JAKARTA - Elon Musk's warning about developing artificial intelligence (AI) and robotics outside Tesla, unless he gains more voting control, could violate his duties as CEO and raise questions about the company's valuation. This is what governance experts and analysts say.
The loudmouth billionaire said Monday January 15 that he would be "uncomfortable" building Tesla into a technology leader unless he had about 25% voting control of the company.
"Enough to be influential, but not so much that I can't be overthrown. Unless that happens, I'd rather build products outside of Tesla," he said on his X social media. Tesla shares (TSLA.O) rose about half a percent to 219.91 US dollars.
The move marks a sudden change for Musk, who has long promoted Tesla as an “AI/robotics company” because of its partially automated “Full Self-Driving” software and humanoid robot prototypes.
"The problem is that his tweets suggest that in his current capacity as CEO and chairman, he is not only denying Tesla profitable opportunities based on his personal preferences, but also diverting them to his own private companies," said Ann Lipton, a professor at Tulane Law School.
"This is a conflict of interest that represents a breach of his obligations as trustee to Tesla," Lipton said.
Some analysts also said that a move to move technology development outside of Tesla would only hurt the value of its shares by eliminating potential growth opportunities.
CEOs and directors are prohibited from taking business opportunities for themselves that are owned by the company, according to a legal principle called the corporate business opportunity doctrine.
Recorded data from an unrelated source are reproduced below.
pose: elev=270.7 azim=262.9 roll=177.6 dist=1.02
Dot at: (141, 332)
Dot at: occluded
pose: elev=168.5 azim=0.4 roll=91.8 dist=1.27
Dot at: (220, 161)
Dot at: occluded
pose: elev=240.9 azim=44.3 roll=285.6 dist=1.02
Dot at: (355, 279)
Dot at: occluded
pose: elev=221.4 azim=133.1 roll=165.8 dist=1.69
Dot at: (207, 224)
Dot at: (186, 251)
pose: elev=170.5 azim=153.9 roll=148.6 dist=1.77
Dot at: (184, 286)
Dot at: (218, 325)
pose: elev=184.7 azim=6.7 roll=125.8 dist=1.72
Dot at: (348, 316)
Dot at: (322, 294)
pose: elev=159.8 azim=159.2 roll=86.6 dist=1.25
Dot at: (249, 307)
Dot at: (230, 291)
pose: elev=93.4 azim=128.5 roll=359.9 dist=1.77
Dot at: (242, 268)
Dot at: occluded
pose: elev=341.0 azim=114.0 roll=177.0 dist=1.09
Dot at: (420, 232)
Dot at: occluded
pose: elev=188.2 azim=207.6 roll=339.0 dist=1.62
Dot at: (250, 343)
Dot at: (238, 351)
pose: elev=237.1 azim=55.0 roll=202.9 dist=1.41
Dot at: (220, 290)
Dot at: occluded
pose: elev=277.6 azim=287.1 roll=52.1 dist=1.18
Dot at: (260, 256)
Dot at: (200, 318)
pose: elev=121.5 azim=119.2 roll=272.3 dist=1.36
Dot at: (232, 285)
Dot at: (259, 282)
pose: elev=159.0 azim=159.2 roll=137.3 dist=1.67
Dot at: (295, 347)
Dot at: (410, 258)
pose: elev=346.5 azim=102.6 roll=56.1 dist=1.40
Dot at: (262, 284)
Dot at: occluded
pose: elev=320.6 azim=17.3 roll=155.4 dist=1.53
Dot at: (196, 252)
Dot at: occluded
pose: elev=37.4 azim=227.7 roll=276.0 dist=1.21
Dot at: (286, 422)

"It would be illegal for him to proceed with building the technology advertised by Tesla without the company's permission," said Charles Elson, founding director of the Weinberg Center for Corporate Governance at the University of Delaware.
Musk, Tesla's largest shareholder with a stake of 13%, owns several companies including SpaceX, Neuralink, X, and xAI - his latest venture which hopes to compete with ChatGPT maker OpenAI.
However, his voting control of Tesla has fallen in the past two years as he sold tens of billions of company shares to fund his purchase of the platform formerly known as Twitter.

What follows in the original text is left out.